Wir wussten, dass umweltverschmutzende Unternehmen Greenwashing betreiben, aber wir wussten nicht, dass sie so geschickt darin sind

Nicht jeder hat eine Boho Farm voller Fitnessgerate plus ein Eisbad
Lisa Bouyeur

Die Amsterdamer Punkband Hang Youth schrieb einst einen auffälligen Nummer um. „Shell is a great company“, hört man Frontmann Abel van Gijlswijk ins Mikrofon schreien, unmittelbar gefolgt von der Fußnote „if I can believe the website“. Auf dieser Seite geht es nicht um ausgelaufenes Öl und tote Tiere, sondern um die Offshore-Windparks von Shell. Dem Besucher wird allerlei Vielversprechendes über Wasserstoff, Energiewende, Biodiversität und, um es mit den Worten von Hang Youth zu sagen, anderen „grünen Scheiß“ präsentiert.

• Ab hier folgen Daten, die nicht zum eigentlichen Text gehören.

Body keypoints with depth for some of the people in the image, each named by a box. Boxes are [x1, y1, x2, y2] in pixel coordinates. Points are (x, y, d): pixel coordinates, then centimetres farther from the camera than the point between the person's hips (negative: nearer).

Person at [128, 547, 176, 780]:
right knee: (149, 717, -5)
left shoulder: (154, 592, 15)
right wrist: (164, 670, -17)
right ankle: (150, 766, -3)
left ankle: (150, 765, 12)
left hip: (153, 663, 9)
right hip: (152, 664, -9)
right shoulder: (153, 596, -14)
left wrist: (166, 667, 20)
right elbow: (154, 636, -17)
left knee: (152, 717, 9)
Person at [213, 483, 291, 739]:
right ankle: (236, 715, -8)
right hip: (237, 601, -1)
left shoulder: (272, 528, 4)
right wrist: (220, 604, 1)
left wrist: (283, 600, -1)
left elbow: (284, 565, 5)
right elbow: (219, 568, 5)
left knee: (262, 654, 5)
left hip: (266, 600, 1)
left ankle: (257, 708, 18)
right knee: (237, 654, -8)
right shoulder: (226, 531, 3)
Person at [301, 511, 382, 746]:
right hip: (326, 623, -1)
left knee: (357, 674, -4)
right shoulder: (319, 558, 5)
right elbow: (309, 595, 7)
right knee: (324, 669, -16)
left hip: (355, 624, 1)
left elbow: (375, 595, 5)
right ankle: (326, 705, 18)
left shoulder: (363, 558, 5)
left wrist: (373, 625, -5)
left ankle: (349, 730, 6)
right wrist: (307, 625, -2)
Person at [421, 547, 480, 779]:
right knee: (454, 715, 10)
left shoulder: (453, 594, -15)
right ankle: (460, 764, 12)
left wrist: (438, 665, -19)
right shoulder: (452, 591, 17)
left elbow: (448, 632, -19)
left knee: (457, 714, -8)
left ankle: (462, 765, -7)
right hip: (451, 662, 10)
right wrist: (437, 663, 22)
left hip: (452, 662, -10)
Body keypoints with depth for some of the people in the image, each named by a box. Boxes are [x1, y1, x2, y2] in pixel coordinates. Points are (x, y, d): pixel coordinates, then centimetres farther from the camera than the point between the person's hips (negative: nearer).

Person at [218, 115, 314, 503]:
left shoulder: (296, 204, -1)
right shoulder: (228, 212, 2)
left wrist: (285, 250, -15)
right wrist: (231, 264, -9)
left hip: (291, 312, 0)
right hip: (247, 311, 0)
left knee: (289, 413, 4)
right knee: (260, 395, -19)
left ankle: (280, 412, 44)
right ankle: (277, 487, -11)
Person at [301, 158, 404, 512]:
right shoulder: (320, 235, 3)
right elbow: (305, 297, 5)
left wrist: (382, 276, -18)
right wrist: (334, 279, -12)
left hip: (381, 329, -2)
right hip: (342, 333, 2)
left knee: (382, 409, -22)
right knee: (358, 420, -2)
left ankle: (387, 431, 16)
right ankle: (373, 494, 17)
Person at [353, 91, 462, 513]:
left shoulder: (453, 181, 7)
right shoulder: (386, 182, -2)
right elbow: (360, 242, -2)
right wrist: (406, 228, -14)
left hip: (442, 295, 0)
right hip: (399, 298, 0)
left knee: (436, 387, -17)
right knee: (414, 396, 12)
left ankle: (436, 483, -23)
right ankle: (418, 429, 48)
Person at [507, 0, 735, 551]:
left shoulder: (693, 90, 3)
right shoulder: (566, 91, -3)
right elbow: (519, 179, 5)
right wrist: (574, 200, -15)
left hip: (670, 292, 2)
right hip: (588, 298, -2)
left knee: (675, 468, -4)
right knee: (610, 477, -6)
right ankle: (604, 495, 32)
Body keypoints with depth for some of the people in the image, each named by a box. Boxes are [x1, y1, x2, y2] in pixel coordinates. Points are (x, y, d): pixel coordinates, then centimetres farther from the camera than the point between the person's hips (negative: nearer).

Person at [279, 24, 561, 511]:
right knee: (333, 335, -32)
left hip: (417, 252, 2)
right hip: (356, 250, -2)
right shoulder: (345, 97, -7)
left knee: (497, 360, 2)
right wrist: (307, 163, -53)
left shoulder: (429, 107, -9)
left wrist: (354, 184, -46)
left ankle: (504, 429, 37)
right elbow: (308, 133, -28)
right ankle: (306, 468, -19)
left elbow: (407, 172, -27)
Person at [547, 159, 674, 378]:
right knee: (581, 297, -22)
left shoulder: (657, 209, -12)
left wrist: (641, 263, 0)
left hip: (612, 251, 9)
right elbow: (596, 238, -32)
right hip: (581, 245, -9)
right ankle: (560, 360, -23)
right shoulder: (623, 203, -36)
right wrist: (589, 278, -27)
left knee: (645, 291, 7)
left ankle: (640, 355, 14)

Nun steht es natürlich jedem frei, der Weltverbesserer-Erzählung auf der Website von Shell Glauben zu schenken, aber es ist kein Geheimnis, dass große Umweltverschmutzer im Internet gerne eine umweltfreundliche Fassade aufsetzen. Wenn wir in den sozialen Medien einen smaragdgrünen Wald oder einen heiteren Sonnenuntergang sehen, flankiert von Begriffen wie „erneuerbare Energien“ und „Umweltambitionen“, wissen wir sehr genau, dass da etwas Dreckiges auf dem Bildschirm stinkt. Wir heben gemeinsam eine Augenbraue, wenn begeisterte Influencer auf Instagram vorbeirasende Wasserstofffahrzeuge verhöhnen („Dieser Beitrag wird von der Industrie für fossile Brennstoffe gesponsert“). Inzwischen kennen wir die demonstrativen Tricks, mit denen die öffentliche Meinung auf die Interessen der Aktionäre massiert wird.

Aber Forscher in der Wissenschaftsgeschichte von Harvard sind zu dem Schluss gekommen, dass Greenwashing heutzutage auch viel subtiler ist. Jetzt, da das Klimaproblem nicht mehr heruntergespielt werden kann, werden weniger auffällige Methoden bevorzugt, fanden sie in Zusammenarbeit mit dem Algorithmic Transparency Institute heraus. In der diese Woche erschienenen Zeitung Drei Grüntöne (Waschen)Im Auftrag von Greenpeace Niederlande werden die Social-Media-Beiträge von 22 großen europäischen Ölkonzernen, Fluggesellschaften und Automarken untersucht. Insgesamt handelt es sich um 2.325 Nachrichten, die in diesem schwülen Sommer auf Facebook, Instagram, YouTube, Twitter und TikTok geteilt wurden. Natürlich von Shell, aber unter anderem auch von TotalEnergies, Lufthansa, Air France-KLM, Alfa Romeo und BMW.

Die Recherche ist besonders interessant, weil sie Formen von Greenwashing aufdeckt, die Sie vielleicht vermutet haben, aber nie beweisen konnten.

Beispielsweise wird die Kategorie „Klimastille“ eingeführt: Gemäß dem Motto „Schweigen ist Gold“ befassten sich nur 6 der 2.325 Posts europäischer Umweltverschmutzer explizit mit dem Klimawandel, während die Zeitungen im selben Sommer voller alarmierender Nachrichten darüber waren extreme Hitze und eine Rekordzahl von Waldbränden.

Auch das Verhältnis zwischen grünem Posting und grünem Handeln erwies sich als eher schief. Fast drei Viertel dessen, was Öl- und Gasunternehmen teilten, betraf grüne Innovationen, während die Investitionen eine ganz andere Geschichte erzählen.

Eine weitere subtile Form des Greenwashing, auf die die Forscher hinweisen, ist das Posten schöner Bilder von einsamen Stränden und schneebedeckten Berggipfeln, um positive Assoziationen hervorzurufen.

Zigarettenpackungen müssen jetzt Bilder von Ganggrünfüßen, Ascheföten und ausgehustetem Blut haben. Über die negativen Auswirkungen des Rauchens sollte kein Zweifel bestehen. Solche Regeln gelten (noch) nicht für die fossile Brennstoffindustrie, und sie gedeihen auch im Social-Media-Klima, das wir alle gemeinsam geschaffen haben. Eines, in dem man schöner und sympathischer vortäuschen kann, in dem Fotos so beschnitten werden, dass unerwünschte Elemente aus dem Bild verschwinden und in dem eine Handvoll Highlights den täglichen Ärger überschatten. Am liebsten so dezent, dass es keiner merkt.